- [Text segment]
+ + +
The domain sits on the volcano Pukekawa, hill of bitter memories, and refers to tribal battles fought on the site until 1828 between Hongi Hika (leading Ngāpuhi from the North) and Pōtatau Te Wherowhero (leading the local Ngāti Whātua).

quantitative and qualitative contexts

  • A public park in the middle of a big busy city
  • Has colonial history from the settlers developing the city
  • Has indigenous history from tribes that had settled on the hill before the settlers came.
  • Is a shared space maintained by the council.
  • Is on elevated ground.
  • Well groomed
  • A tourist attraction
  • Auckland domain spans 75 hectares
  • Is Aucklands oldest park.
  • Created in 1843 when the land was bought off Ngati Whatua

Why was the site chosen to build on:

The site for the Domain Winter-gardens was chosen to build on to commemorate the Auckland Industrial, Agricultural and Mining Exhibition 1913-14.

Cat statue:

“The original plans for the courtyard area were drawn up by architects Gummer and Ford, and there was to have been a bear at the top of the pillar instead of a cat.

However, one of the decision-makers (it may have been William Gummer himself) was an anti-socialist and thought that, as a bear symbolised Russia and therefore socialism, he would change the statue to a cat.

A story in the Auckland Star of February 4, 1976, provides the second version. Sybil Dibble told the paper the statue was the King of the Cats.

“With his upstretched paw he is appealing to the King of the Birds to stop the incessant war between cats and birds.” – https://www.nzherald.co.nz/nz/ask-phoebe-cat-statue-two-tales/H75UBF6FXODWLJINTYO5FXYVBE/

Origin of the statues:

The statutory was added in 1920-30s by local business man William Elliot.
+ + +
- [Given entries]

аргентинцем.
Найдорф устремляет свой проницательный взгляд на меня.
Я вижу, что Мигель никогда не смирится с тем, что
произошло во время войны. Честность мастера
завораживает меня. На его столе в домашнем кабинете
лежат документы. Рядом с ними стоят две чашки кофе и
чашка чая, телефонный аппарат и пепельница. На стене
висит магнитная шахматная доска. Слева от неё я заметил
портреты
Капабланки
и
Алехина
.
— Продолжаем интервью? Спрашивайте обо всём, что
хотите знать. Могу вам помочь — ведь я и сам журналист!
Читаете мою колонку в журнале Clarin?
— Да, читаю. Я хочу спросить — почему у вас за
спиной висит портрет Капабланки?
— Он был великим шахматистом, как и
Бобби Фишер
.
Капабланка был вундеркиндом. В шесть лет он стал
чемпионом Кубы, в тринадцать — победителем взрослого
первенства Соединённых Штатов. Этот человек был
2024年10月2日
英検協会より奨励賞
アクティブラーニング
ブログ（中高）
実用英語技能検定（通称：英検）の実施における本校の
+ + +
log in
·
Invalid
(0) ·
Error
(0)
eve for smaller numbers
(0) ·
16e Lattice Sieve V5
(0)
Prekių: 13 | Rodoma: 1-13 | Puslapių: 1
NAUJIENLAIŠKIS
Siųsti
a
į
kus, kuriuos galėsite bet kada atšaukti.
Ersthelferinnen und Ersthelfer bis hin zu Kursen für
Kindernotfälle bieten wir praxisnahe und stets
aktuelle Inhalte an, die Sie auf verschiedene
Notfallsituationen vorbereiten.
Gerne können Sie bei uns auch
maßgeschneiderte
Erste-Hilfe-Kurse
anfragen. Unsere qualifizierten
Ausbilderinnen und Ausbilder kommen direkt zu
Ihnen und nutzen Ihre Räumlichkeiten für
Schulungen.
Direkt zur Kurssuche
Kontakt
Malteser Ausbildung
+ + +
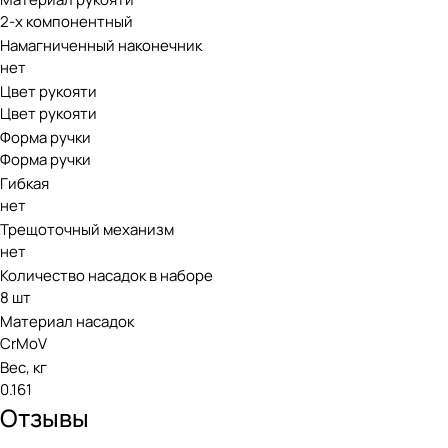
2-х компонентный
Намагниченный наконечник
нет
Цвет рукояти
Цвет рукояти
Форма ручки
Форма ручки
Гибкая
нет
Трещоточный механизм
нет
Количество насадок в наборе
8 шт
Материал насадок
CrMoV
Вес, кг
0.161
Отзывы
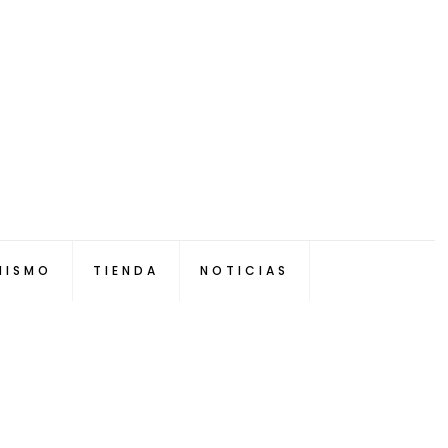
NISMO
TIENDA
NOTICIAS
+ + +
- [To do]
1. Reproduce the Auckland Domain notes between "A story in the" and "man William Elliot.", inclusive.
2. Take the Auckland Domain notes further, starting after their final sentence.

- [Outputs in order]
1.
A story in the Auckland Star of February 4, 1976, provides the second version. Sybil Dibble told the paper the statue was the King of the Cats.

“With his upstretched paw he is appealing to the King of the Birds to stop the incessant war between cats and birds.” – https://www.nzherald.co.nz/nz/ask-phoebe-cat-statue-two-tales/H75UBF6FXODWLJINTYO5FXYVBE/

Origin of the statues:

The statutory was added in 1920-30s by local business man William Elliot.

2.
Who designed the statuary what does it represent?

Meanings of plants – any interesting parallels?

Readings:

Read the transparency paper

Research and then ask the next question. Become more particular.

Food:

Marije Vogelzang Food Artist – i really like grazing city scapes, feed love tokyo, connection dinner

What is the setting? picnic, formal dinner, mingling, big small,

What is the food? culture, how its eatin, how its displayed

Social context? covid, germs, sharing, history, culture

How do people eat in different spaces, cultures? pace, company, setting

Cultural holidays?

Before Monday:

Identify five keywords that highlight particular areas of interest for you related to your research on the site and its social and historical contexts.

  1. Zoo – a collection of exotic things to be admired
  2. Sanctuary – a place to escape, to experience something out of the normal
  3. Synthetic – An unnatural environment created to showcase nature
  4. Orderly – The winter gardens design is very organised and symmetrical lends itself to the theme of control
  5. Beautiful – there is magical beauty about the gardens

Share some visual representations of the site that you have produced (you can use a wide range of media to do this:

Initial sketches exploring the site.

A page of my initial musings towards the site. Noting shapes, patterns, textures.

Collage of the aerial view, external elevation view and, interior perspective.

With this layering of images I wanted to identify the symmetries of the site in a wider context.

Collage of site Motifs

With this collage I was exploring the repeating motifs that occur throughout the site. Circles, grid lines, symmetry, order, chaos, boundaries, the partnership between man made and the wild.